The retirement of infrastructure and private equity head Maria Tsu has put the Alaska Permanent Fund Corporation (APFC) in a tight spot for a private markets investment professional.
Tsu had worked for APFC, administrator of the Alaska Permanent Fund, a $46 billion sovereign wealth fund, for the past five years. Alaska said Tsu is retiring to devote more time to her family and will remain in Anchorage, Alaska.
In 2011, Tsu, then equities manager, was in contention to become APFC chief investment officer. Alaska wound up hiring Jay Willoughby, a longtime Merrill Lynch & Company employee and a New Jersey resident, for the role.
Marcus Frampton, who APFC in November hired to run its newly created co-investment programme, has taken over for Tsu. Frampton, who worked for LPL Financial prior to Alaska, said he would like to hire a manager of co-investment, but speculated that “finding someone with co-investment experience and getting them to move to Alaska” would prove challenging.
Located on the extreme northwest of North America, Alaska is the fourth least populous US state.

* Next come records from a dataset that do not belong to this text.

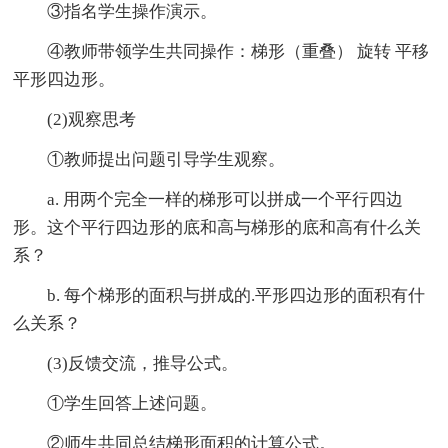
③指名学生操作演示。
④教师带领学生共同操作：梯形（重叠） 旋转 平移
平形四边形。
(2)观察思考
①教师提出问题引导学生观察。
a. 用两个完全一样的梯形可以拼成一个平行四边
形。这个平行四边形的底和高与梯形的底和高有什么关
系？
b. 每个梯形的面积与拼成的.平形四边形的面积有什
么关系？
(3)反馈交流，推导公式。
①学生回答上述问题。
②师生共同总结梯形面积的计算公式。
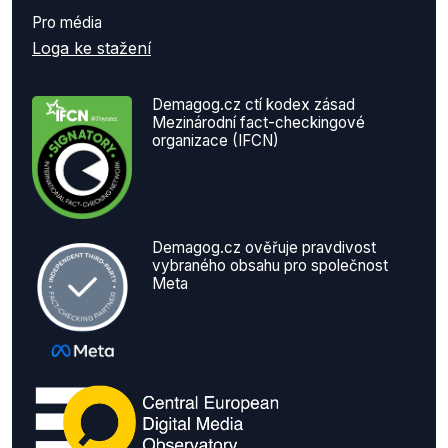
Pro média
Loga ke stažení
Demagog.cz ctí kodex zásad
Mezinárodní fact-checkingové
organizace (IFCN)
Demagog.cz ověřuje pravdivost
vybraného obsahu pro společnost
Meta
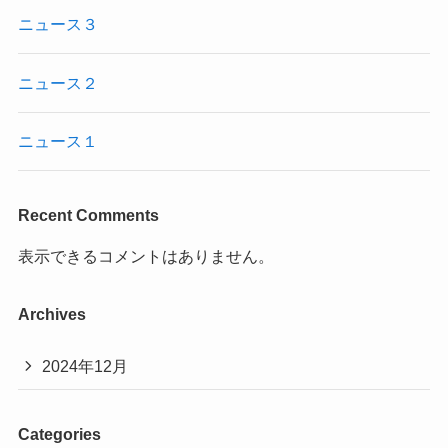
ニュース３
ニュース２
ニュース１
Recent Comments
表示できるコメントはありません。
Archives
2024年12月
Categories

Frampton said he is instead considering hiring a manager of fund investments while remaining in charge of co-investment. The job posting will be open through September, he said.
In May, APFC closed a co-investment deal with Global Infrastructure Partners (GIP), acquiring 35 percent of Terminal Investment Limited (TIL) for $1.93 billion. The Corporation has set aside $5 billion to put toward illiquid co-investments.
Alaska began allocating to infrastructure funds in 2007, committing $500 million to Citi Infrastructure Investors, $500 million with Goldman Sachs Infrastructure Partners II and $350 million to GIP.
In addition, APFC invested $40 million with EQT Infrastructure II, helping to seal its $1.5 billion final close, Frampton revealed. Real estate is not included in the APFC private markets bucket.